FRAGMENTO DEL TEXTO:

Después de una atormentada centuria, otra vez más se encuentra América con que el mundo fija en ella sus ojos. Hispanoamérica se ve obligada a hacer inventario de su acervo, en el apremio de ofrecer un concurso que pudiera ser decisivo a la amenazada civilización universal. Y en este acto de introspección encuentra que lo más elevado de su cultura y lo más denso de su pensamiento están, todavía, en las grandes figuras creadoras de la primera mitad del siglo XIX.

Macizo como el testimonio de su obra, el pensamiento de Andrés Bello supera cualquiera otra de las manifestaciones culturales del alma hispanoamericana, como riqueza de positiva actualidad, como potencial de una creación no ultimada todavía. Si admira la variedad de campos alcanzados por sus producciones y la profundidad que logró en ellos, también el sentido actual de sus escritos adquiere proyecciones pasmosas. Buscar a Bello no equivale a volverse hacia atrás; sino a recoger, en el camino de la historia, el hilo que conduce al camino de una urgente labor creadora.

No es, por consiguiente, el simple cumplimiento de ineludible deber, ni la satisfacción de honrar un hijo propio, lo que para Venezuela significa emprender en esta hora la edición de las Obras Completas de Andrés Bello. Esta edición aspira a tener un valor de mucha mayor amplitud: recoger su mensaje a los pueblos hispanoamericanos. Si características señaladas han tenido las figuras venezolanas de la época de la Independencia, no ha sido la menor la de su valor continental. Miranda fue Precursor, Bolívar, Libertador, en un ámbito americano. Ni ellos, ni Sucre, ni los demás varones que los acompañaron en la lucha, estuvieron circunscritos a un escenario local. En Andrés Bello resalta el mismo aspecto. No pertenece él a una localidad estrecha, sino a la amplia comunidad hispanoamericana. Su pensamiento y su ejemplo no constituyen patrimonio de un solo país -ni siquiera de aquel que le dio nacimiento y lo formó,   —[XI]→   ni siquiera de aquel otro donde sentó su hogar y encontró campo generoso para cumplir su obra-: Andrés Bello pertenece a Hispanoamérica.

Parecen escritas hoy día las palabras introductorias de la edición de París (1847) de los Principias del Derecho de Gentes: «Las ideas del señor Bello, sus grandes talentos y cuanto puede dar de si no se quedarán reducidos al país que tiene la fortuna de poseerlo, sino que recorrerán sus producciones toda la América del Sur para ilustrarla con luces propias, y para servir de estímulo a todos los americanos ilustrados de México a Buenos Aires, Para que multiplicando su saber, poniéndolo en común, civilicen así la masa de los pueblos de aquel continente».

DETALLES DEL EJERCICIO: Según el fragmento sobre Andrés Bello, ¿qué país emprende la edición de las Obras Completas de Bello? El listado no guarda ninguna relación con el fragmento sobre Andrés Bello.

SECCIÓN DE DATOS:

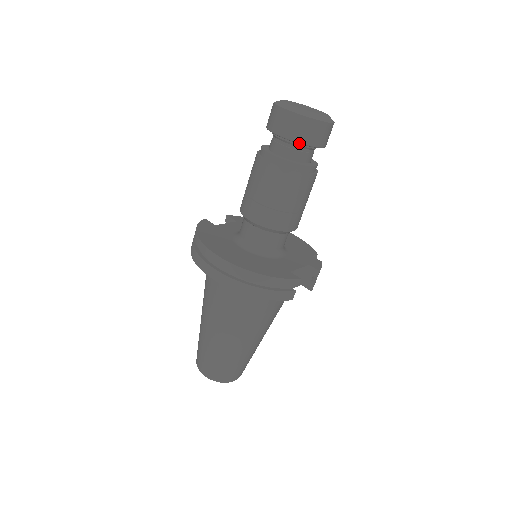
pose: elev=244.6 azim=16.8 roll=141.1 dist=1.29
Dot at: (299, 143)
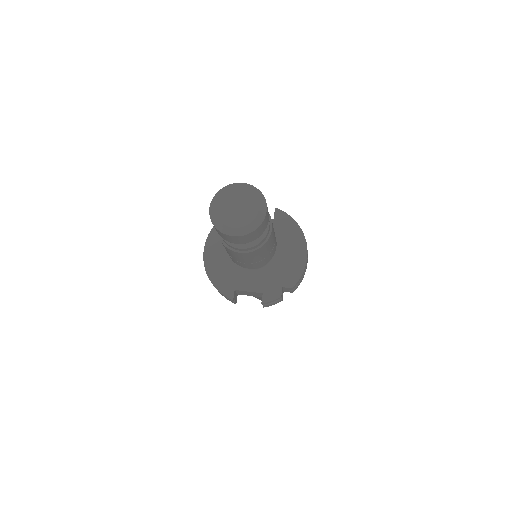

TAREA RESUELTA: Venezuela emprende la edición de las Obras Completas de Andrés Bello.